→ **INPUT DATA**:
- - - - -

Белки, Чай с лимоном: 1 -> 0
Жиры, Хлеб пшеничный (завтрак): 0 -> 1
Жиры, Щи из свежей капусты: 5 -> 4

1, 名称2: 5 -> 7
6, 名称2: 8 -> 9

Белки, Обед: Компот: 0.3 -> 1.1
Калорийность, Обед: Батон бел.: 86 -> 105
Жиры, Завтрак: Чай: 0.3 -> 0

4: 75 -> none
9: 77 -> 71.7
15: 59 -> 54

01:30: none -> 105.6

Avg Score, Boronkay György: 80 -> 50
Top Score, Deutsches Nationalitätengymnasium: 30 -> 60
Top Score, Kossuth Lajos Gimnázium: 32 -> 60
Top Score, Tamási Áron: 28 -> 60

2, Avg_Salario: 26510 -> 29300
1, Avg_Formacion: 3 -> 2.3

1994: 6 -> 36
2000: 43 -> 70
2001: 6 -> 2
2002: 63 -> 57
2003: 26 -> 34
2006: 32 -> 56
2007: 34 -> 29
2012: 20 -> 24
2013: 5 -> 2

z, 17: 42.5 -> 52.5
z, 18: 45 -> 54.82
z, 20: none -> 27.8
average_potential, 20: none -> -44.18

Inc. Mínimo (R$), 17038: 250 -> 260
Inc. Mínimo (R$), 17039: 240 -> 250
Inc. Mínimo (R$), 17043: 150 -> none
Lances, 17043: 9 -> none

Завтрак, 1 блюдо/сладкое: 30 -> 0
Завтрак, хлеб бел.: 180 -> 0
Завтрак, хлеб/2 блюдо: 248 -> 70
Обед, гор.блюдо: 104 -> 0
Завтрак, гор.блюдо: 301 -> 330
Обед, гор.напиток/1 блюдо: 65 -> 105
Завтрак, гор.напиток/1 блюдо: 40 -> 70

- - - - -

→ **EXERCISE DETAILS**: Only the lines from the one containing "Inc. Mínimo (R$), 17043: 150 -> none" through the last line of the records above are to be reproduced, exactly and with both ends included.

→ **RESPONSE BOX**:
Inc. Mínimo (R$), 17043: 150 -> none
Lances, 17043: 9 -> none

Завтрак, 1 блюдо/сладкое: 30 -> 0
Завтрак, хлеб бел.: 180 -> 0
Завтрак, хлеб/2 блюдо: 248 -> 70
Обед, гор.блюдо: 104 -> 0
Завтрак, гор.блюдо: 301 -> 330
Обед, гор.напиток/1 блюдо: 65 -> 105
Завтрак, гор.напиток/1 блюдо: 40 -> 70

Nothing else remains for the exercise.